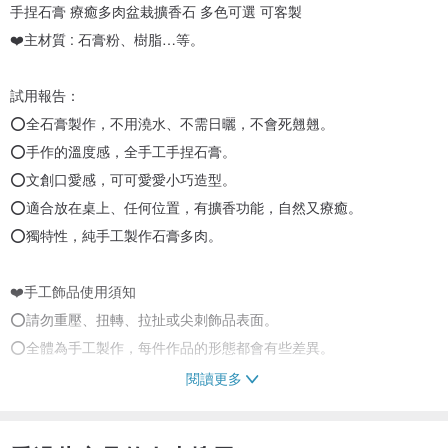
手捏石膏 療癒多肉盆栽擴香石 多色可選 可客製
❤️主材質 : 石膏粉、樹脂…等。
試用報告：
⭕全石膏製作，不用澆水、不需日曬，不會死翹翹。
⭕手作的溫度感，全手工手捏石膏。
⭕文創口愛感，可可愛愛小巧造型。
⭕適合放在桌上、任何位置，有擴香功能，自然又療癒。
⭕獨特性，純手工製作石膏多肉。
❤️手工飾品使用須知
⭕請勿重壓、扭轉、拉扯或尖刺飾品表面。
⭕全體為手工製作，每件作品的形態都會有些差異。
閱讀更多
❤️擴香石
⭕擴香石本身無香氣，為自行在擴香石上直接滴上精油或香精。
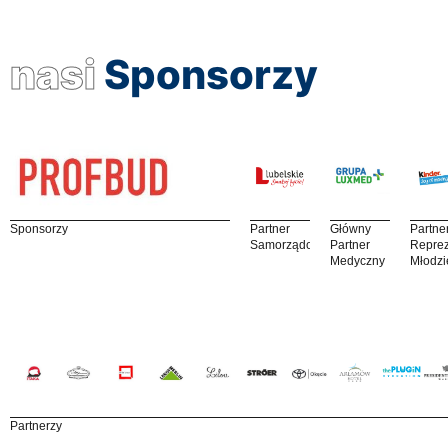
nasi
Sponsorzy
Sponsorzy
Partner
Główny
Partne
Samorządowy
Partner
Reprez
Medyczny
Młodzi
Partnerzy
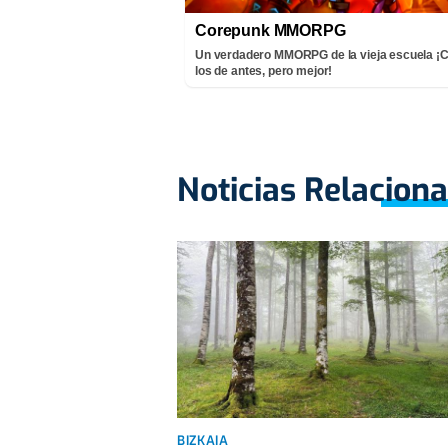
Corepunk MMORPG
Un verdadero MMORPG de la vieja escuela 
los de antes, pero mejor!
Noticias Relacion
BIZKAIA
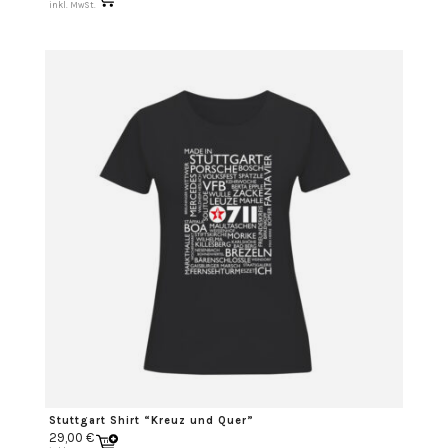
inkl. MwSt.
Stuttgart Shirt “Kreuz und Quer”
29,00
€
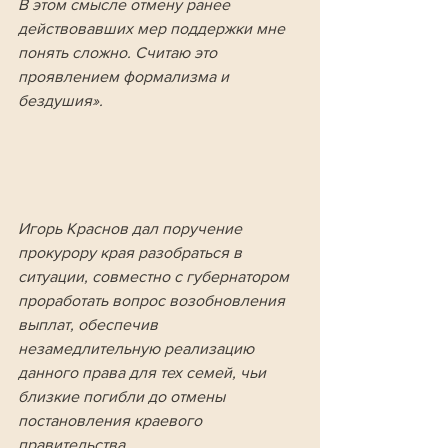
В этом смысле отмену ранее 
действовавших мер поддержки мне 
понять сложно. Считаю это 
проявлением формализма и 
бездушия». 
Игорь Краснов дал поручение 
прокурору края разобраться в 
ситуации, совместно с губернатором 
проработать вопрос возобновления 
выплат, обеспечив 
незамедлительную реализацию 
данного права для тех семей, чьи 
близкие погибли до отмены 
постановления краевого 
правительства. 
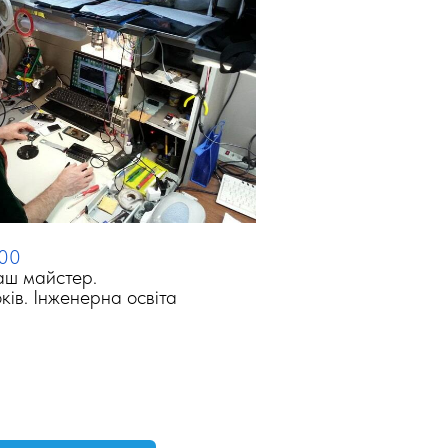
000
аш майстер.
ків. Інженерна освіта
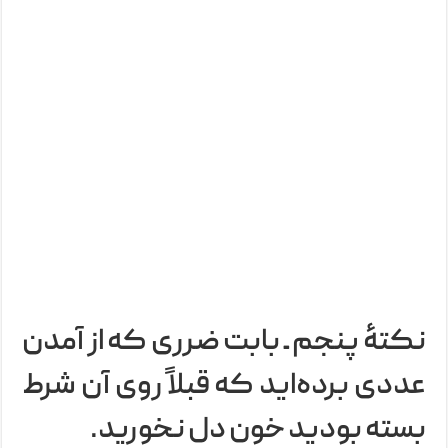
نکتۀ پنجم ـ بابت ضرری که از آمدن
عددی برده‌اید که قبلاً روی آن شرط
بسته بودید خون دل نخورید.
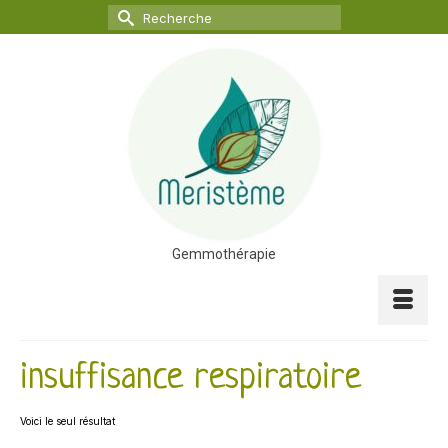
Rechercher :
Gemmothérapie
insuffisance respiratoire
Voici le seul résultat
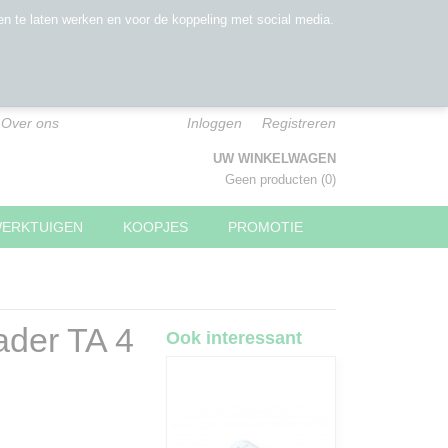
n te laten werken en voor de koppeling met social media.
Over ons
Inloggen
Registreren
UW WINKELWAGEN
Geen producten
(0)
WERKTUIGEN
KOOPJES
PROMOTIE
eader TA 4
Ook interessant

####################

- _Task statement_:
Gather each line from the rows above that contains the string "MMORPG". Case counts.

- _Task result_:
Corepunk MMORPG
Un verdadero MMORPG de la vieja escuela 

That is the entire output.